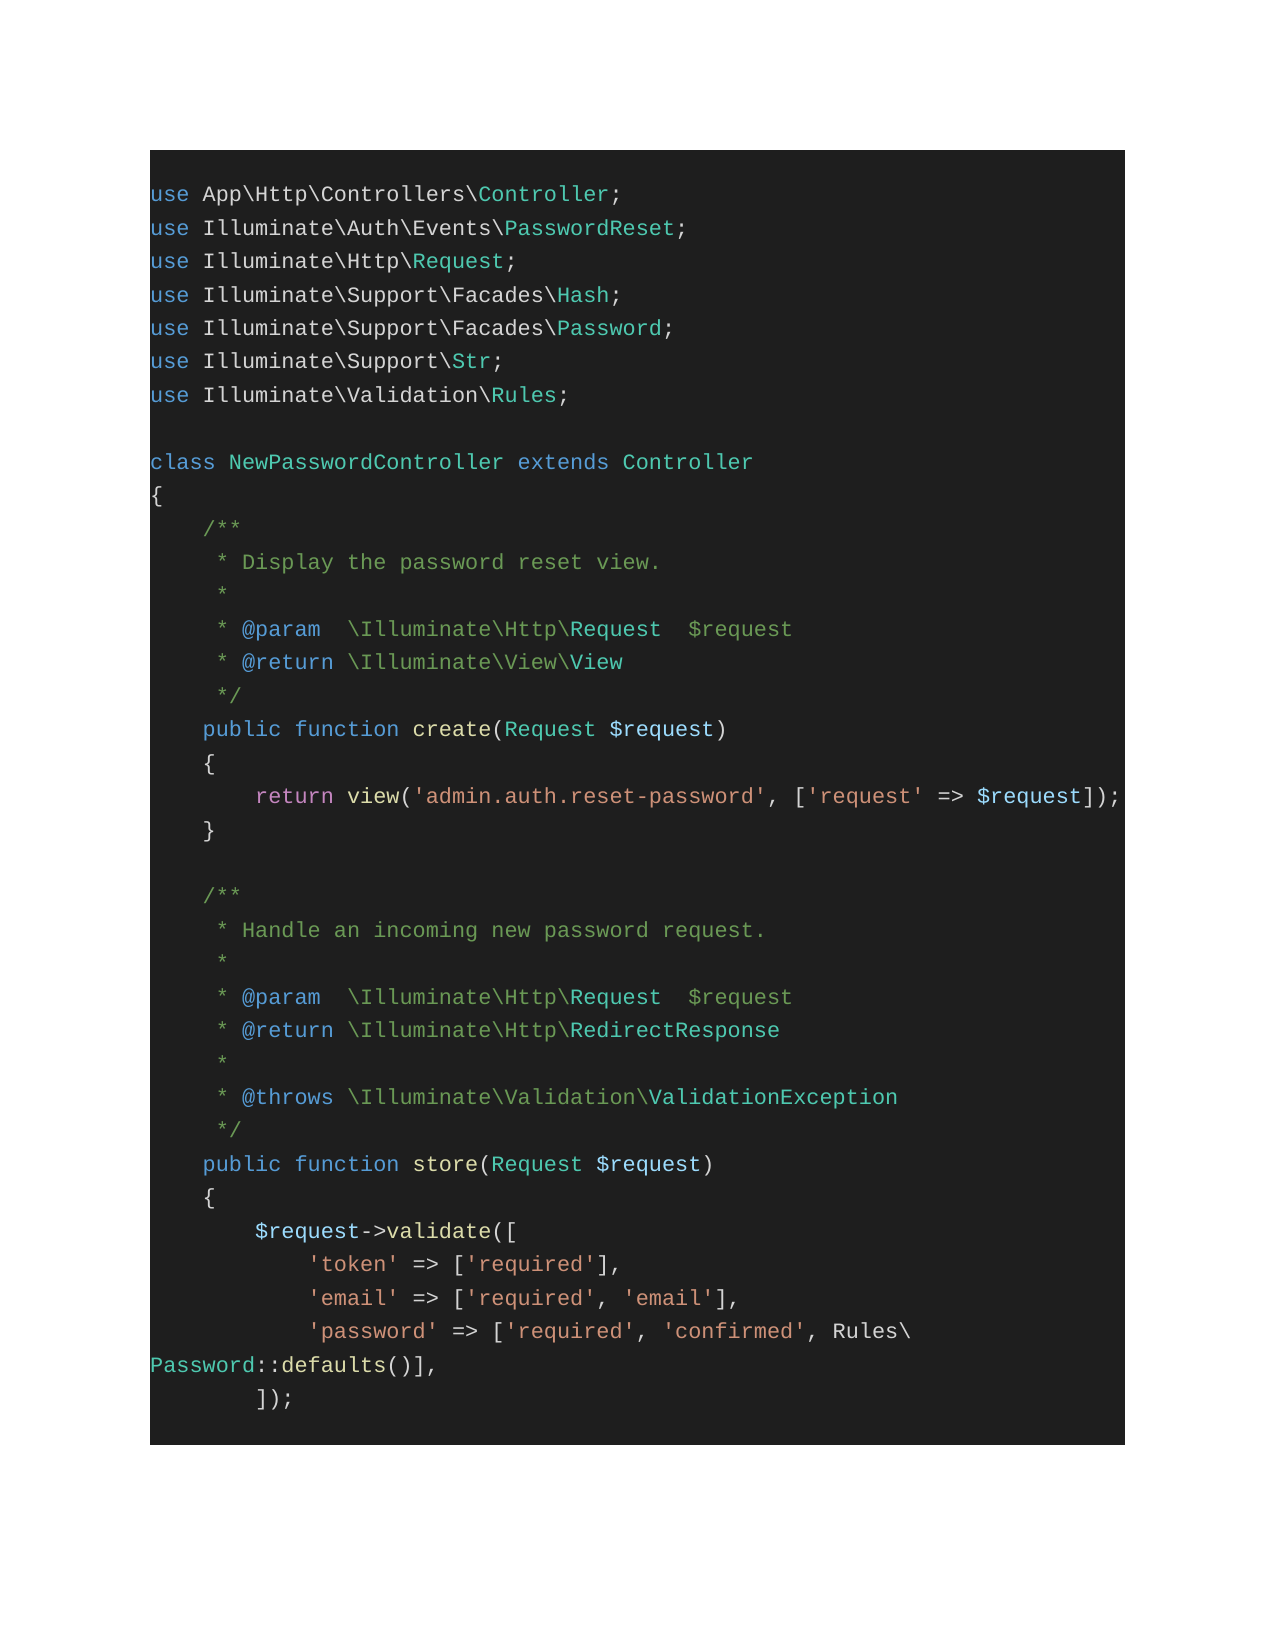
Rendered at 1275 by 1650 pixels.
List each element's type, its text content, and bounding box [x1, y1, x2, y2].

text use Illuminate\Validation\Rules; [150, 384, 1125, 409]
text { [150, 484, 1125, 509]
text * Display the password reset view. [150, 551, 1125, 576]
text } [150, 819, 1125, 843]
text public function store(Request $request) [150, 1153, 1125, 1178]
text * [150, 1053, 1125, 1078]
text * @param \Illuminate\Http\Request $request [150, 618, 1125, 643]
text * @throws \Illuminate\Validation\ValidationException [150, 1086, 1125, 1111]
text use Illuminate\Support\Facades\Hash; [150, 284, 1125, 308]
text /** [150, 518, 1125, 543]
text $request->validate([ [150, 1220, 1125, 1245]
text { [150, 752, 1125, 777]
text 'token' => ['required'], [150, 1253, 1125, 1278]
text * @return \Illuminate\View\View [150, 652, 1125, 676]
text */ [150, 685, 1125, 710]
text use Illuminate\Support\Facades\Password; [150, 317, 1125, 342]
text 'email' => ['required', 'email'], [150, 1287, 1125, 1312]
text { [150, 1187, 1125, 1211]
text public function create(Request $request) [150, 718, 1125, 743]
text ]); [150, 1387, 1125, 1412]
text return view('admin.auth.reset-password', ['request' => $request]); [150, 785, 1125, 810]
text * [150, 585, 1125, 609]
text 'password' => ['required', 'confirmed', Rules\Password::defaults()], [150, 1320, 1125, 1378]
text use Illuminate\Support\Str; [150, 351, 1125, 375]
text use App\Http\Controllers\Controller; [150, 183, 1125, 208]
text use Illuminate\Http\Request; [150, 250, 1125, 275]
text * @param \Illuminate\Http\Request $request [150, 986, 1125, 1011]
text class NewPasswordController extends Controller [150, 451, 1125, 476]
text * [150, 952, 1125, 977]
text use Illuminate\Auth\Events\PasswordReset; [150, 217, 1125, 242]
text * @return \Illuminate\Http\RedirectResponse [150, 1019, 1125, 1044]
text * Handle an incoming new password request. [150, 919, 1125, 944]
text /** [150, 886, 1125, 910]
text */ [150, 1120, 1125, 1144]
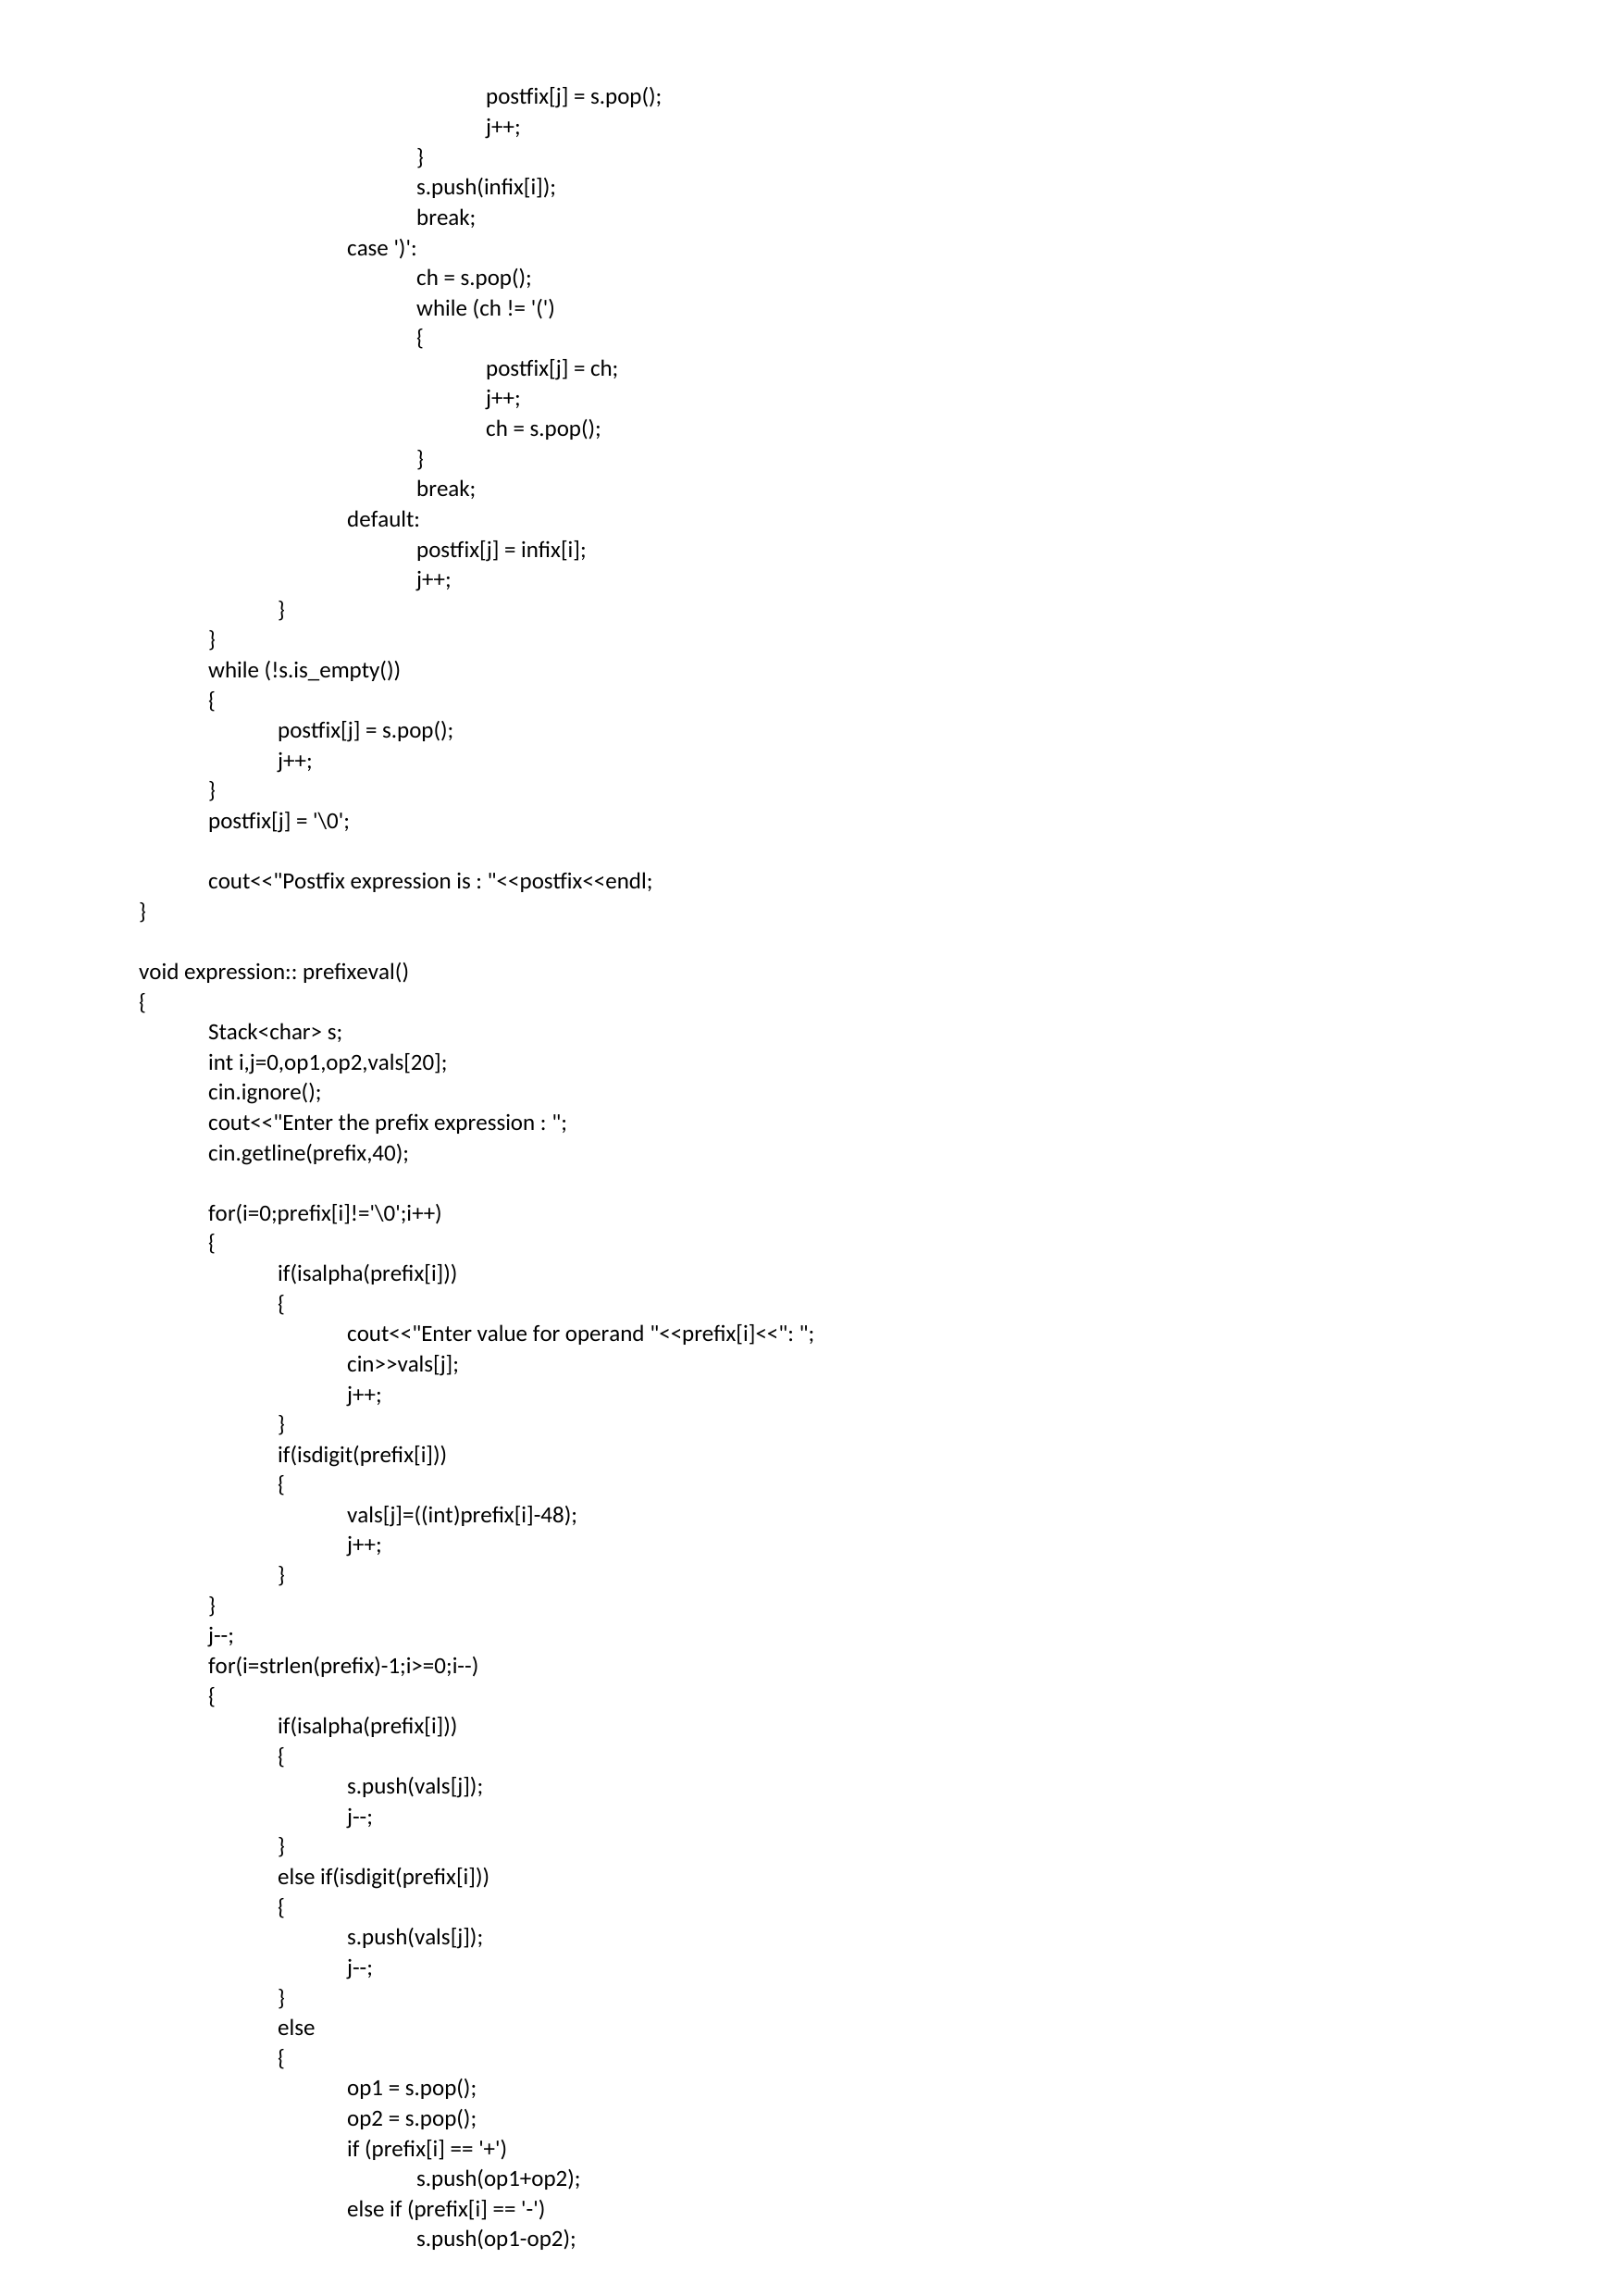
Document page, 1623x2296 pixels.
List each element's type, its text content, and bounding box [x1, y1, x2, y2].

Task to complete
Pull out every line of the entries that includes the word "return".

Expected answer
text * @return \Illuminate\View\View [150, 652, 1125, 676]
text return view('admin.auth.reset-password', ['request' => $request]); [150, 785, 1125, 810]
text * @return \Illuminate\Http\RedirectResponse [150, 1019, 1125, 1044]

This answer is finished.